Curated by
February 27, 2026
-
March 17, 2026
Image: Melika Abikenari, 'Parvaaz Raa Bekhaater Bespaar', 2023 - 2026, Installation: Clay, wool/felt.
Curated by NARS Curatorial Fellow Courtney Zoa Brown.
February 27 – March 17, 2026
Opening Reception: Friday, February 27, 6-8 pm
NARS Main Gallery
NARS Foundation is pleased to present Lick Dirt, Kiss Bone, a group exhibition featuring work from the Season I, 2026 International Residency Artists: Melika Abikenari, Obadah Aljefri, Jieun Cheon, Priyanka Dey, Christopher Paul Jordan, Arom Ju, Colby Lamson-Gordon, Yutong (Leah) Liu, Fe Lugo, Asli Narin, Hyunjin Park, Sabrina Herbosa Reyes, and Chanya Vitayakul, curated by NARS Curatorial Fellow Courtney Zoa Brown.
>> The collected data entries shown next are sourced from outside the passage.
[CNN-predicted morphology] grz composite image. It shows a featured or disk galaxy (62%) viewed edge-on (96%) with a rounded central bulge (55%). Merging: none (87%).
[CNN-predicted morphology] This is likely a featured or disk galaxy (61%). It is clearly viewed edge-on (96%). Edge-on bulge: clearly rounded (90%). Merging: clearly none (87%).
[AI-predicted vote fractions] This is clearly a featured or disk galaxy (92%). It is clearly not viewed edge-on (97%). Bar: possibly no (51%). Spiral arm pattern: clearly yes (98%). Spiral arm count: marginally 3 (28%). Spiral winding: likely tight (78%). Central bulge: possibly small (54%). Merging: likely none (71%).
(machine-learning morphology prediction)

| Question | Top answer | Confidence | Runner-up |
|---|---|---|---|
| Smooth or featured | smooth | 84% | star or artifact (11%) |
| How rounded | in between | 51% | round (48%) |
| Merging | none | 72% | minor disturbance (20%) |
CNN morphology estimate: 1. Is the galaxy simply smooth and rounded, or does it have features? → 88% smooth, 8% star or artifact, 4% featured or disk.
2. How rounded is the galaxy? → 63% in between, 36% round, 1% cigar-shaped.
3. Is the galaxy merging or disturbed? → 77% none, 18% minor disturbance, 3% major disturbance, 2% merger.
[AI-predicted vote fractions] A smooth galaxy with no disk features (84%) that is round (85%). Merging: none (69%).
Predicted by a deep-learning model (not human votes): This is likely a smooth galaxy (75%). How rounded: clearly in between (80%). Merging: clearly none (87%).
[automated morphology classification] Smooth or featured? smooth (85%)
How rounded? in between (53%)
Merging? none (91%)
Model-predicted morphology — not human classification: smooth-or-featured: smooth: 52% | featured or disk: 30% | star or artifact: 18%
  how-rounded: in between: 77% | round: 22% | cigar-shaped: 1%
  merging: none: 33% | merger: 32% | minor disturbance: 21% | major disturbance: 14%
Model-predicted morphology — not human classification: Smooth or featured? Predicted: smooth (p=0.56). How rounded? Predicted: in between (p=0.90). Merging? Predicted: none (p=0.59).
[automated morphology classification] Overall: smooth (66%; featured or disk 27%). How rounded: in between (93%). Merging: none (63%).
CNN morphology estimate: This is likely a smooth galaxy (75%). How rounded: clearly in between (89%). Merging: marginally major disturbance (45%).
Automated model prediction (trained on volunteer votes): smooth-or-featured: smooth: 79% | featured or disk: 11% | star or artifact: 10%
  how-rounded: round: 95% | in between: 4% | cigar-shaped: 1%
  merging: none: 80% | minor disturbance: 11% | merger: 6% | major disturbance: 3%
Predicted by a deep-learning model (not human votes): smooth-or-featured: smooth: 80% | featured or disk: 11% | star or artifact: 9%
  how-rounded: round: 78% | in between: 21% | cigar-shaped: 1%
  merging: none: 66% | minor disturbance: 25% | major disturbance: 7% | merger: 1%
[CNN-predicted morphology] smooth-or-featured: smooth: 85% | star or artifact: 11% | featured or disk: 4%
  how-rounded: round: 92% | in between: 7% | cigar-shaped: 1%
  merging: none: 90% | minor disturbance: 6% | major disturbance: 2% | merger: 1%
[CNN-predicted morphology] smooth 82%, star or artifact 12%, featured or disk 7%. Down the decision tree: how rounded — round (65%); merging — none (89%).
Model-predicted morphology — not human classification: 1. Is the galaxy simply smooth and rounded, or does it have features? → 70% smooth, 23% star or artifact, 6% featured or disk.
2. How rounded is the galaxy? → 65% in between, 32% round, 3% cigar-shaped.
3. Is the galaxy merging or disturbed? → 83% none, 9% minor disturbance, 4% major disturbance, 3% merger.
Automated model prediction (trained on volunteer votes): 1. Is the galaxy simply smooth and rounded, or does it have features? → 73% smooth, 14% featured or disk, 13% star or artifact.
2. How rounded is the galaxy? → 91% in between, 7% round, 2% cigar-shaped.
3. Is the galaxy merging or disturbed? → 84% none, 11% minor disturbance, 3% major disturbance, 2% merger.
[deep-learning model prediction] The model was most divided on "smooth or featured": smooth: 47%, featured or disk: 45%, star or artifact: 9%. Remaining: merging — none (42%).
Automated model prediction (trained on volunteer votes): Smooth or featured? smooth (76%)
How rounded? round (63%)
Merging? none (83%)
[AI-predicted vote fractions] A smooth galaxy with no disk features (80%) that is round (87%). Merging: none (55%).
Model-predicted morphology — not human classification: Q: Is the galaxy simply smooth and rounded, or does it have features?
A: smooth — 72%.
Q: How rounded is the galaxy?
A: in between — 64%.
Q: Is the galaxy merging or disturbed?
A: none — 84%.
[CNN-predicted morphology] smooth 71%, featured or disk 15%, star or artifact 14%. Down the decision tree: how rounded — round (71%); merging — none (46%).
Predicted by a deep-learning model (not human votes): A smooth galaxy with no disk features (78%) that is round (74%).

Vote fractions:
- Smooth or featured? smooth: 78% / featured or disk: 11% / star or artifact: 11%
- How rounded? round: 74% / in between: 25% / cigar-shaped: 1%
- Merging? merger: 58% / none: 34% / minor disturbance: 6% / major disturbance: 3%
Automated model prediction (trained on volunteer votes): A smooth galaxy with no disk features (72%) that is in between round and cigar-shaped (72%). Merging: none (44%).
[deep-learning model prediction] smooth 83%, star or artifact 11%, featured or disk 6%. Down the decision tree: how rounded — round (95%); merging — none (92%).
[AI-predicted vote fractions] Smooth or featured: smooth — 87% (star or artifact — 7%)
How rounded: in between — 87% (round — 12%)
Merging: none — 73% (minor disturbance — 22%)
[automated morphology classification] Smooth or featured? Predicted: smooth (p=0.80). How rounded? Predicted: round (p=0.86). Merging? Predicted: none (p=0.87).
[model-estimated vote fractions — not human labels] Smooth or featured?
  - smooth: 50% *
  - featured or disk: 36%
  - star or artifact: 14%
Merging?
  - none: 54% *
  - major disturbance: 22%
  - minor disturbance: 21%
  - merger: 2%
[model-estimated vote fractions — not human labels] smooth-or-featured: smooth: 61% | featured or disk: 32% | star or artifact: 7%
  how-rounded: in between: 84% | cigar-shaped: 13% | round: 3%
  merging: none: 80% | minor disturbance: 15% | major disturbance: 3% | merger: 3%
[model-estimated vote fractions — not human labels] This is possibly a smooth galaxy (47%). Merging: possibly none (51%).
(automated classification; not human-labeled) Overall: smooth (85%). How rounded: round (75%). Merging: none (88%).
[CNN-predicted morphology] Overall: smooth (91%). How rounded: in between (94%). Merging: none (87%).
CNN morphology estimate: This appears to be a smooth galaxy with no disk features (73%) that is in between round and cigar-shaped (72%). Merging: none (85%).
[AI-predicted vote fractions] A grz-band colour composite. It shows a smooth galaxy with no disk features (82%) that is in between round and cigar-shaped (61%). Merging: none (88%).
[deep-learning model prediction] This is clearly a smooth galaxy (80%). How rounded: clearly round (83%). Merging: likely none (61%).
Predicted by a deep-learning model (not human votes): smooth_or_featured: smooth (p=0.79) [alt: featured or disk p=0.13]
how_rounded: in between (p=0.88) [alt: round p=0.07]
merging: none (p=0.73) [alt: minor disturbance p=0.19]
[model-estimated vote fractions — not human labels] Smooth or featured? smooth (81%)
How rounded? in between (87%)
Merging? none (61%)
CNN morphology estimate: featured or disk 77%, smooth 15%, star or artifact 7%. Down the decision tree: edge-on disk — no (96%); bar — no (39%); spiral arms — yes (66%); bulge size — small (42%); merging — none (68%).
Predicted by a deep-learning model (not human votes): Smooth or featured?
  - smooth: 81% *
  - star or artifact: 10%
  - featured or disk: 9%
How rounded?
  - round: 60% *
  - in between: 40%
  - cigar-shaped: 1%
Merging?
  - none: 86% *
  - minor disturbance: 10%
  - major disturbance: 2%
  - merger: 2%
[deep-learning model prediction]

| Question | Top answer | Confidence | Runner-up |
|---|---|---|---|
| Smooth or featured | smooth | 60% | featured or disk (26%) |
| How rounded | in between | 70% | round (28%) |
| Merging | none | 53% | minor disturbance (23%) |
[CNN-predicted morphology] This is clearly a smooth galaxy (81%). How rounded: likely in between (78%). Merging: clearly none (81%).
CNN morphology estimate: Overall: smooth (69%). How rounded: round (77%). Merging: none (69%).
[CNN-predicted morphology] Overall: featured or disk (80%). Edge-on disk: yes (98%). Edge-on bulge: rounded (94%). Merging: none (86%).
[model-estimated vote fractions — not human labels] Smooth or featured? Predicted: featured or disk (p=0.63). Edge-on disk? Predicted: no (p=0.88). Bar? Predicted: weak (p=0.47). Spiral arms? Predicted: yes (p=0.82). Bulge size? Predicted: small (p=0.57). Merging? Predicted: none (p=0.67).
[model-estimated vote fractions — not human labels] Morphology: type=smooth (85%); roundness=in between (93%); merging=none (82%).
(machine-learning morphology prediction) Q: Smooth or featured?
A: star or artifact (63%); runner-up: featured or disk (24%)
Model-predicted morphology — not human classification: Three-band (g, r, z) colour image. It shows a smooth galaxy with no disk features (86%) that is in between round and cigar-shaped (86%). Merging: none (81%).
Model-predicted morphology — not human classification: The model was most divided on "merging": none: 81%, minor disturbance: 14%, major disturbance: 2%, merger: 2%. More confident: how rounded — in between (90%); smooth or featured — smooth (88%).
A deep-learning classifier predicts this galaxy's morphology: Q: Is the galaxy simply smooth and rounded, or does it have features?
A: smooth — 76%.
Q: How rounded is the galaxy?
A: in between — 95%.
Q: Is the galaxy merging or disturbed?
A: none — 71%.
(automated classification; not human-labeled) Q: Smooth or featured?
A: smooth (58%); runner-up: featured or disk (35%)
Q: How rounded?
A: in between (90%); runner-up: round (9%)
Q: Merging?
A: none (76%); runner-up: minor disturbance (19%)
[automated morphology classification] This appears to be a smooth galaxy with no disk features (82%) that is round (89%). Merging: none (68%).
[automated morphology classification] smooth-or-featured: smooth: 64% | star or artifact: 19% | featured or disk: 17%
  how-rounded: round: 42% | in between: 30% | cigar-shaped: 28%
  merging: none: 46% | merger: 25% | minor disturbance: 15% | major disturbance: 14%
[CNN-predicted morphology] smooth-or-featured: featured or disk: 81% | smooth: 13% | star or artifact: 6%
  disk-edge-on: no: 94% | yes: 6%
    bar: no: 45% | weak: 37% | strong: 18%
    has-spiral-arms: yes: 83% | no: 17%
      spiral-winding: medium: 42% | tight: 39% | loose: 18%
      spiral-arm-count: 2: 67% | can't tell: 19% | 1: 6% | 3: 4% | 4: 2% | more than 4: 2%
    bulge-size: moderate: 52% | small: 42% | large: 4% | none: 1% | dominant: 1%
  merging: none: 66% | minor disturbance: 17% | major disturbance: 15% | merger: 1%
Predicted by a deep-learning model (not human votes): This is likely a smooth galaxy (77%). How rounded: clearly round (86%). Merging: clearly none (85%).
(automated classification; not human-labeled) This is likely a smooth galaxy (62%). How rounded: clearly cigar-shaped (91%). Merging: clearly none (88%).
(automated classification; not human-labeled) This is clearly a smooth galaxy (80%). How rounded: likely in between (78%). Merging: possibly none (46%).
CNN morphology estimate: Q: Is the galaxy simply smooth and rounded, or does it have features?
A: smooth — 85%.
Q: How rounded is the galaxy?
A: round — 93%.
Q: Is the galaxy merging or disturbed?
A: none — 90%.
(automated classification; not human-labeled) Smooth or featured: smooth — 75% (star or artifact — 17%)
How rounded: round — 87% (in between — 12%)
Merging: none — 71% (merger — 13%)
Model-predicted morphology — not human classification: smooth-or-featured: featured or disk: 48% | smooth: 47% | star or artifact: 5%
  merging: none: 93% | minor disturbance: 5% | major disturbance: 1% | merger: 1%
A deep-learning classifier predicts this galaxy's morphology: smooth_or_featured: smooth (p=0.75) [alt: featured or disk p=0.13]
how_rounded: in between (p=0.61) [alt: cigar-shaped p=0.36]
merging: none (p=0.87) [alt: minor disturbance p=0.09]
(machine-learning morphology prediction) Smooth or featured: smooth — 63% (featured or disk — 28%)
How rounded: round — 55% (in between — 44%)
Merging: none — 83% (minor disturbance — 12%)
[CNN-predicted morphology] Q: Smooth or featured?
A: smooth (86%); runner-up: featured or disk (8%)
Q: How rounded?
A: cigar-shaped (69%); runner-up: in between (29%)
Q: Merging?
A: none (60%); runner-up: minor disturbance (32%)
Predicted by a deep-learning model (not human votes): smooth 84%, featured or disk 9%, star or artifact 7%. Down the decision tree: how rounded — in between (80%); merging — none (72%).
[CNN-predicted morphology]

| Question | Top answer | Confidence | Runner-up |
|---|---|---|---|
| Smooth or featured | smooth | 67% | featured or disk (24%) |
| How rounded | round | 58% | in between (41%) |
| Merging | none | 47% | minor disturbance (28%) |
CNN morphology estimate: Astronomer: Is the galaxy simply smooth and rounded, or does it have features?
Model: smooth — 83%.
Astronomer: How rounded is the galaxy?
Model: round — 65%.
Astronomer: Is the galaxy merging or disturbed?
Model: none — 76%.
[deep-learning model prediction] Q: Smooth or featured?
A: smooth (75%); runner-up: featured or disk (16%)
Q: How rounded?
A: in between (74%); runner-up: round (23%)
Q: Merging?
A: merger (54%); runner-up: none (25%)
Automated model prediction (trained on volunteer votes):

Lick Dirt, Kiss Bone brings together the Season I artist-in-residence at NARS Foundation to explore how knowledge moves across bodies, geographies, and generations. Treating memory as embodied, the exhibition positions dirt, bone, and spirit as material witnesses, asking how we remember collectively and through movement when survival becomes a mode of transmission. It engages speculative futures, haunting, and remembrance through the lens of innatism, the belief that knowledge is embedded at birth.
Lick Dirt, Kiss Bone positions the exhibition itself as an active archive, where body, material, and space function as witnesses and modes of choreography. Across sculpture, painting, and film, memory operates as a method for sensing, activating, and collectively reimagining inherited knowledge across time and place.
In this exhibition, knowledge emerges not as something fixed or formally taught, but as fugitive, affective, and continually in motion. Through abstraction, mapping, and reclamation, memory is rehearsed.
Situated at NARS Foundation in Sunset Park, a neighborhood where living communities and contested futures coexist, the exhibition foregrounds site as a threshold.The site amplifies what has been rendered invisible, allowing it to surface.
The exhibition asks where knowledge resides and how fate, intuition, and memory are carried within the body, the object, the spirit, or the spaces between them. It considers what it means to remember collectively when histories are fractured, records fail, and survival itself becomes a mode of transmission.
By foregrounding the self, the body, and the environment as sentient witnesses, Lick Dirt, Kiss Bone proposes remembrance as an ethical and relational practice, an insistence on presence, care, and the right to be felt and remembered across time, terrain, and loss.